[Data shown Boundary: Start]

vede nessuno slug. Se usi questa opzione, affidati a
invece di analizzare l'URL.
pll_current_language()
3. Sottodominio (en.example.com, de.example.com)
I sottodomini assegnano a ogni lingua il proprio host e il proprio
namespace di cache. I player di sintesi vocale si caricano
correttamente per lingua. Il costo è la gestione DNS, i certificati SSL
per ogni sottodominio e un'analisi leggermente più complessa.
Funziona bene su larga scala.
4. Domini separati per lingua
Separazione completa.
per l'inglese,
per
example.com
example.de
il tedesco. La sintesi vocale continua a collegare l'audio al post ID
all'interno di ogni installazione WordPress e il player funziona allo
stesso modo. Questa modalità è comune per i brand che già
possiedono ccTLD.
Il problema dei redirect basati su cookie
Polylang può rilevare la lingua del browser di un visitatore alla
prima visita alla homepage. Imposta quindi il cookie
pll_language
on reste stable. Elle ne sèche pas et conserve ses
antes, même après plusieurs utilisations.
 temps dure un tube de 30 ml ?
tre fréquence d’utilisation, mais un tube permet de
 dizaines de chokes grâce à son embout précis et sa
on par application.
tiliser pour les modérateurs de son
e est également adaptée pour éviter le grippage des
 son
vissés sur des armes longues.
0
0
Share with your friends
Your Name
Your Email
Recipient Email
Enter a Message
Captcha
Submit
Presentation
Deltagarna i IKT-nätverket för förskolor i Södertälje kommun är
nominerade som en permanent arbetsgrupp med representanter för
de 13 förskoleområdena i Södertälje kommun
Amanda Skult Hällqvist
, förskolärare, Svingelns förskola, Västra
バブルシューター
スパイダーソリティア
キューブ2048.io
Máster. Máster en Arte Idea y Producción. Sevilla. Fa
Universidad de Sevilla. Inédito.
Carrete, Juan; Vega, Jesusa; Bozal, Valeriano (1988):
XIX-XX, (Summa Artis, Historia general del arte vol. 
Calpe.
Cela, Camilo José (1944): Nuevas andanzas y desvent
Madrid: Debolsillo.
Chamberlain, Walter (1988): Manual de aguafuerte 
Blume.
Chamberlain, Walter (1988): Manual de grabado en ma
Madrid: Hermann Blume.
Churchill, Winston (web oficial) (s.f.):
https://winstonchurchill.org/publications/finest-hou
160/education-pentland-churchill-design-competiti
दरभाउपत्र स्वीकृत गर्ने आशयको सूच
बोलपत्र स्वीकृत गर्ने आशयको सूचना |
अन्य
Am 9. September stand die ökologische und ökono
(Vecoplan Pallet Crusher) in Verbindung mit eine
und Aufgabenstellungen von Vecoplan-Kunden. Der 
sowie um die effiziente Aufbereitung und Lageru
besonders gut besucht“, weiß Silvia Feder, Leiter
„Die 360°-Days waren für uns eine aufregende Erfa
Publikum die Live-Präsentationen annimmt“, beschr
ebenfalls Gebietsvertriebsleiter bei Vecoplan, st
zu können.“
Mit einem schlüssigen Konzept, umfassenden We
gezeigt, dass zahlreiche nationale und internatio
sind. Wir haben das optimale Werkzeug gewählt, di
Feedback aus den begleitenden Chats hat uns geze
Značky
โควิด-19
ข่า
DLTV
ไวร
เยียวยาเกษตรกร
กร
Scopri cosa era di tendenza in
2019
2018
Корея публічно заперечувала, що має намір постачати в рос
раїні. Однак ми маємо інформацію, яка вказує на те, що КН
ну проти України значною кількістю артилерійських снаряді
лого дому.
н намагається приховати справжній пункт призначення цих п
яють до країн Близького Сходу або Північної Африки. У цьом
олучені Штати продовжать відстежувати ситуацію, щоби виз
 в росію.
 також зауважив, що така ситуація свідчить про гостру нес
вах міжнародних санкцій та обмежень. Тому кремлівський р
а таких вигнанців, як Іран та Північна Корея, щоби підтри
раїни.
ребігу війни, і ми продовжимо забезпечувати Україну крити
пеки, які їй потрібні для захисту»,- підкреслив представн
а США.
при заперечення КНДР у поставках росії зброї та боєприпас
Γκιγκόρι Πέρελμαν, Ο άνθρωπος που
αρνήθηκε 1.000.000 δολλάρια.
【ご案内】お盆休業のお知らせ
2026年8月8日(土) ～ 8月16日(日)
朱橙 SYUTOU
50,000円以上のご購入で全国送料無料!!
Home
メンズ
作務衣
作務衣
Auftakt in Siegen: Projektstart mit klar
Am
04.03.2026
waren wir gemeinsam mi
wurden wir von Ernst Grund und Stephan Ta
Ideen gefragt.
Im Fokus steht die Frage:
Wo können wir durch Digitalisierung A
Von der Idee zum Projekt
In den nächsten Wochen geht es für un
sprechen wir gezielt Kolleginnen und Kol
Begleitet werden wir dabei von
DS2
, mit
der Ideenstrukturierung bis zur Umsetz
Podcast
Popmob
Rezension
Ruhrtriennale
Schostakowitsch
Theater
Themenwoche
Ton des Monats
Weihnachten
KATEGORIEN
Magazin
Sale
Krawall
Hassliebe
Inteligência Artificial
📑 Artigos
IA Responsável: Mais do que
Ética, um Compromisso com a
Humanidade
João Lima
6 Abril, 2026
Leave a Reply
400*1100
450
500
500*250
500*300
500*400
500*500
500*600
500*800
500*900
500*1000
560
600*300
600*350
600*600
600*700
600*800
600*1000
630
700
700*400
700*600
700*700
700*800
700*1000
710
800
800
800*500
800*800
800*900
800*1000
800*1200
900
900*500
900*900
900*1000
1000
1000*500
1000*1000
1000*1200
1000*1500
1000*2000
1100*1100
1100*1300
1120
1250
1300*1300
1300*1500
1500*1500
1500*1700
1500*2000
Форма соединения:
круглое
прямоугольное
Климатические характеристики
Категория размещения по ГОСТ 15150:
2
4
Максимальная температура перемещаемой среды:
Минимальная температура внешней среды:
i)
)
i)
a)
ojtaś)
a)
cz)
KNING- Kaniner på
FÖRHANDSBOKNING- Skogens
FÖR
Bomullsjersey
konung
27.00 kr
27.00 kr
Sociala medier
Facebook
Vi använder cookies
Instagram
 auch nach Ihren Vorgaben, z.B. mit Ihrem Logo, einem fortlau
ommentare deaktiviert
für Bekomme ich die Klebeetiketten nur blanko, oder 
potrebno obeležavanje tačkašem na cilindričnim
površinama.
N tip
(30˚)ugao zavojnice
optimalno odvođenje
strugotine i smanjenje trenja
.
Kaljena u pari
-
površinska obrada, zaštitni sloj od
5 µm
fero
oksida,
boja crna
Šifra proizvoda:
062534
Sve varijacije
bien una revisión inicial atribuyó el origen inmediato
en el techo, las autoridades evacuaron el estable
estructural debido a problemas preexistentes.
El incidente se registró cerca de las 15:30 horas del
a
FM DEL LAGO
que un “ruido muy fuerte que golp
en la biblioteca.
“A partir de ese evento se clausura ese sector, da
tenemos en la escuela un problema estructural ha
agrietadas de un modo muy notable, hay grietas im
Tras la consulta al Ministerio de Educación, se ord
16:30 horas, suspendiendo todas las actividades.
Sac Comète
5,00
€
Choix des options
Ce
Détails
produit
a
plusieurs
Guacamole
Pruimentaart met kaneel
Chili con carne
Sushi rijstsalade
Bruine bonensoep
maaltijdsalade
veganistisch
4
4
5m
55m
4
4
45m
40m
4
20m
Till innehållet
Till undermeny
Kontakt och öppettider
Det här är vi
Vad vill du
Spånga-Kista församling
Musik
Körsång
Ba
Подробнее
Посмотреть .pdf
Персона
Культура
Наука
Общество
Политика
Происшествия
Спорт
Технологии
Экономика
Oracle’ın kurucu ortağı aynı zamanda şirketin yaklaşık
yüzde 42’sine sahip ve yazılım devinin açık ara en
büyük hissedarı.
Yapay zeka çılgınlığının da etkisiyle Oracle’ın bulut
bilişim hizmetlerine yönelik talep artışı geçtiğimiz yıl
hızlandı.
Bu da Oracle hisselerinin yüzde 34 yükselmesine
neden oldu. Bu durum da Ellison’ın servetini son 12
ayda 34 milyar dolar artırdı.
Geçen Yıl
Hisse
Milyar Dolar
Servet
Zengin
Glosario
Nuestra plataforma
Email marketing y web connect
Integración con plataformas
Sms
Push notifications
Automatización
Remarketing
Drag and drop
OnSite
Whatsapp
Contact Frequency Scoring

[Data shown Boundary: End]

* **What is needed**: Quote the items above word for word, starting at the very beginning and ending with the line that contains "Deltagarna i IKT-nätverket", with both ends included.

* **Answer box**:
vede nessuno slug. Se usi questa opzione, affidati a
invece di analizzare l'URL.
pll_current_language()
3. Sottodominio (en.example.com, de.example.com)
I sottodomini assegnano a ogni lingua il proprio host e il proprio
namespace di cache. I player di sintesi vocale si caricano
correttamente per lingua. Il costo è la gestione DNS, i certificati SSL
per ogni sottodominio e un'analisi leggermente più complessa.
Funziona bene su larga scala.
4. Domini separati per lingua
Separazione completa.
per l'inglese,
per
example.com
example.de
il tedesco. La sintesi vocale continua a collegare l'audio al post ID
all'interno di ogni installazione WordPress e il player funziona allo
stesso modo. Questa modalità è comune per i brand che già
possiedono ccTLD.
Il problema dei redirect basati su cookie
Polylang può rilevare la lingua del browser di un visitatore alla
prima visita alla homepage. Imposta quindi il cookie
pll_language
on reste stable. Elle ne sèche pas et conserve ses
antes, même après plusieurs utilisations.
 temps dure un tube de 30 ml ?
tre fréquence d’utilisation, mais un tube permet de
 dizaines de chokes grâce à son embout précis et sa
on par application.
tiliser pour les modérateurs de son
e est également adaptée pour éviter le grippage des
 son
vissés sur des armes longues.
0
0
Share with your friends
Your Name
Your Email
Recipient Email
Enter a Message
Captcha
Submit
Presentation
Deltagarna i IKT-nätverket för förskolor i Södertälje kommun är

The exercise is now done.